Facile parlare di marketing e di strategie di differenziazione se si opera nel mercato dell’alta moda, altrettanto facile se si vendono prodotti benessere o viaggi. Ma vogliamo parlare del servizio di assistenza fiscale? Come faccio a differenziarmi se sono un commercialista? Come posso far percepire d’appeal il fatto di dover pagare le tasse e redigere il Modello 730? Difficile, molto difficile… Difficile, ma non impossibile se metto in pratica qualche piccolo trucco. Scopriamo di più nell’articolo.
Il servizio di assistenza fiscale al contribuente privato è diventato oggi giorno una commodity (*), ossia un servizio altamente fungibile sul mercato e indifferenziato. In altre parole l’offerta di commercialisti e consulenti del lavoro tende ad essere priva di grandi differenze qualitative, l’unica differenza e concorrenza rischia di essere fatta sul prezzo.
La percezione dei clienti finali circa il tema fiscale è tendenzialmente negativa, basti pensare ad alcune affermazioni ricorrenti dei contribuenti sul tema “commercialista”. Ad esempio:
- il commercialista non è un consulente che voglio avere, ma che DEVO avere;
- ciò che produce il commercialista ha a che fare esclusivamente con le tasse e non con l’efficienza della mia azienda;
- meno spendo dal commercialista e meglio è!
Le parole “commercialista”, “fiscale”, “tasse” e “tributi” sono percepite con una forte accezione negativa da parte del contribuente, rappresentano quindi un ostacolo alla differenziazione e allo sviluppo del giro d’affari del professionista.
Come fare dunque? Come riuscire a far percepire il reale valore dell’attività di assistenza fiscale e restituire al ruolo del commercialista il giusto riconoscimento da parte del mercato?

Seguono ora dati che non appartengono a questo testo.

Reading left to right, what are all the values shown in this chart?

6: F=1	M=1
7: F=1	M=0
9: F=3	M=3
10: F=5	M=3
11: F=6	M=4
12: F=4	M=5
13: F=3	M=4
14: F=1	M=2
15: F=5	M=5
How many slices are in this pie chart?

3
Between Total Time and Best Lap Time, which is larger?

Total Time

La risposta a tutte queste domande è la differenziazione: differenziazione nel nome, nell’approccio, nelle modalità di comunicazione e nello stile.
Vediamo qualche piccolo suggerimento pratico:
- Eliminare i termini percepiti negativamente dal cliente, abituarsi a parlare di “consulenza fiscale” e valorizzare il ruolo di “consulente personale” anziché commercialista o consulente del lavoro.

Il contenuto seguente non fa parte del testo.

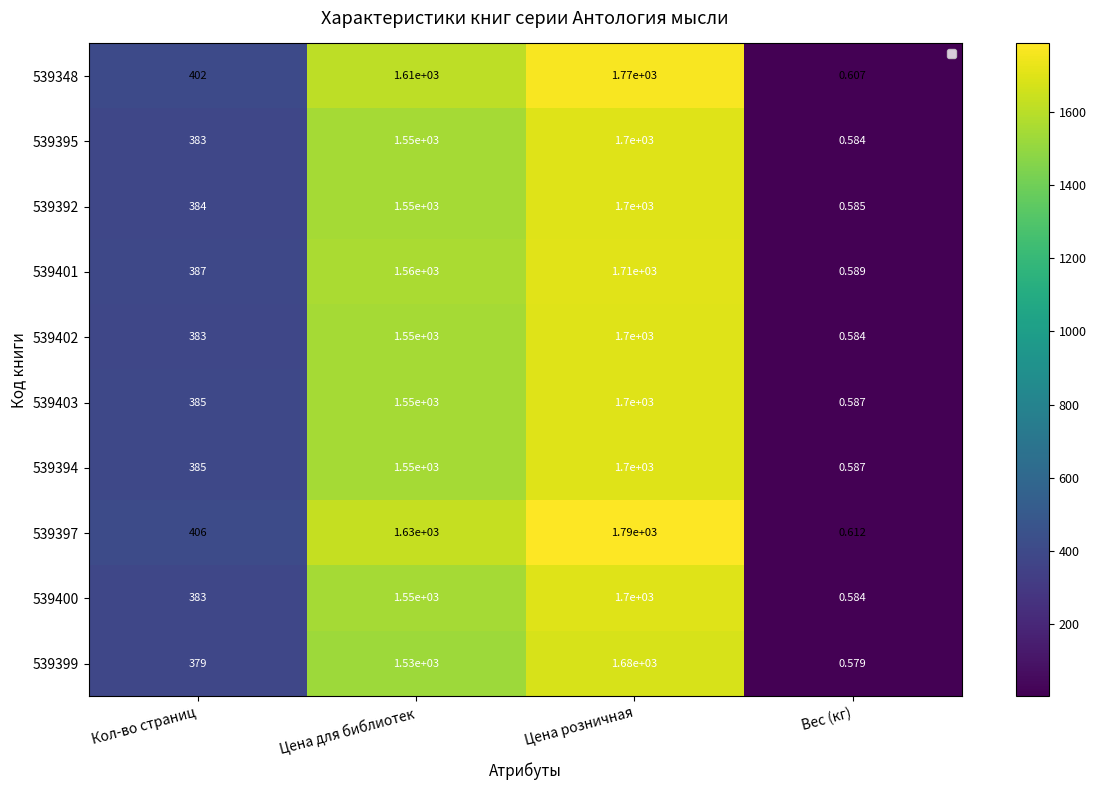

What is the difference between the maximum and minimum values in the 539392 series?

1698.4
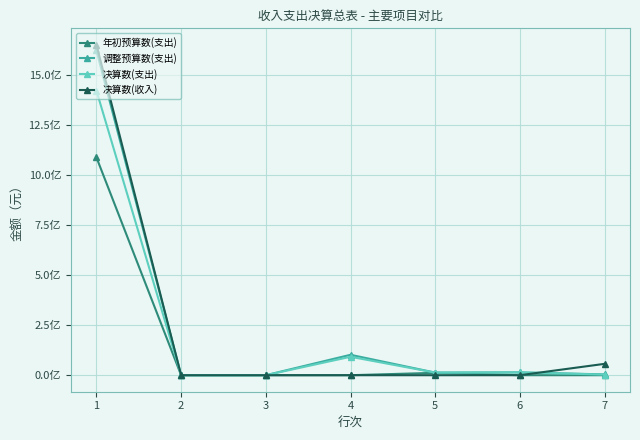

Is it true that 决算数(收入) equals 0.0 at 4?

True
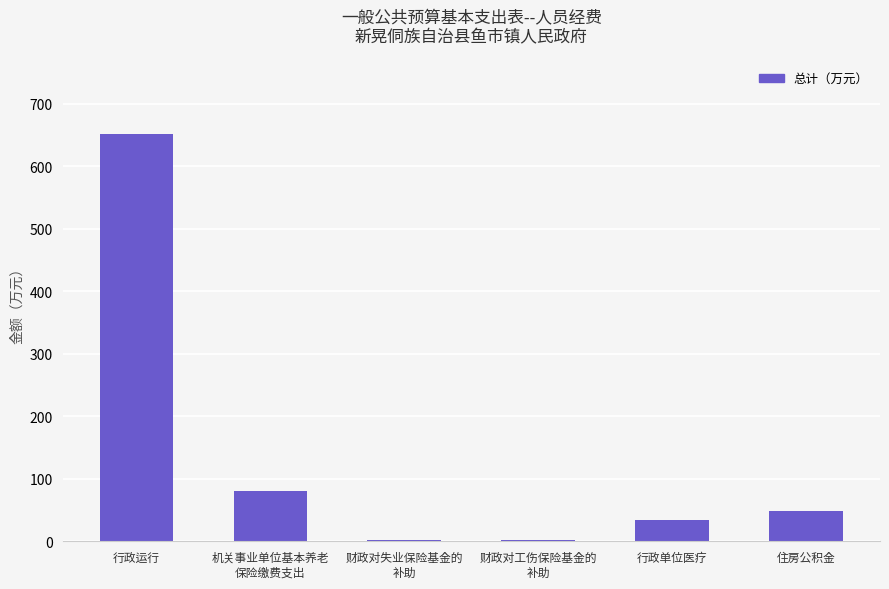

What is the sum of all values?

818.8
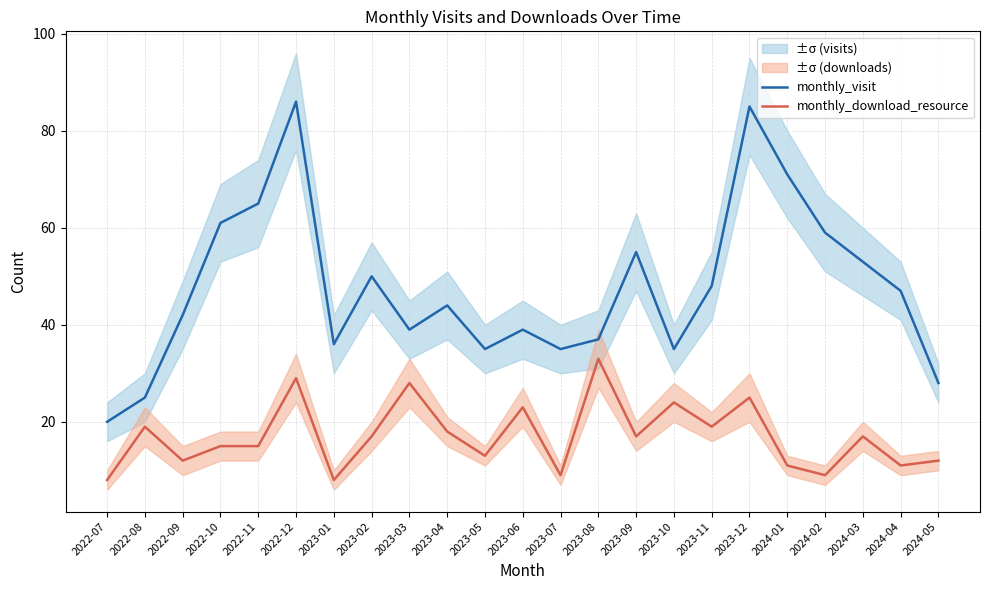

In monthly_visit, how many points are higher than both neighbors (excluding endpoints)?

6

- Prestare attenzione alla comprensione del servizio da parte del cliente, farne percepire l’unicità e non dare per scontato nulla. Spesso la resistenza al prezzo o la tendenza a sminuire il valore di un servizio è frutto dell’incapacità di comprendere ciò che si sta acquistando e quindi attribuirvi un valore reale.
- Essere chiari sul prezzo fin da subito, esplicitare i contenuti dell’offerta e le voci che rientreranno nella parcella a fine anno. L’obiettivo non è di garantire un prezzo più basso della concorrenza o fare uno sconto al cliente, l’importante è rendere consapevole e perfettamente informato il contribuente.
- Organizzare dei piccoli eventi formativi e informativi per i propri clienti, per far comprendere il servizio e favorire le relazioni (e il passaparola) tra i nostri già clienti.
- Investire sulla comunicazione e il marketing, cercando di avere uno stile di comunicazione creativo e diverso dalle solite comunicazioni professionali. Provare nuovi canali di comunicazione e nuove occasioni di contatto vicine al consumatore finale.
- E infine, crederci! Credere fino in fondo al valore del servizio reso e prestare sempre ascolto alle esigenze di mercato.
Non aspettatevi di vedere cambiamenti repentini. Non esiste una ricetta magica che dall’oggi al domani possa far cambiare il percepito del mercato, ma l’importante è iniziare e non arrendersi alle prime difficoltà. Buon lavoro!
Marilena Antonini – Responsabile Marketing e Comunicazione Gruppo Servizi CGN
(*) Commodity: è un termine inglese che indica un bene per cui c’è domanda ma che è offerto senza differenze qualitative sul mercato ed è fungibile, cioè il prodotto è lo stesso indipendentemente da chi lo produce.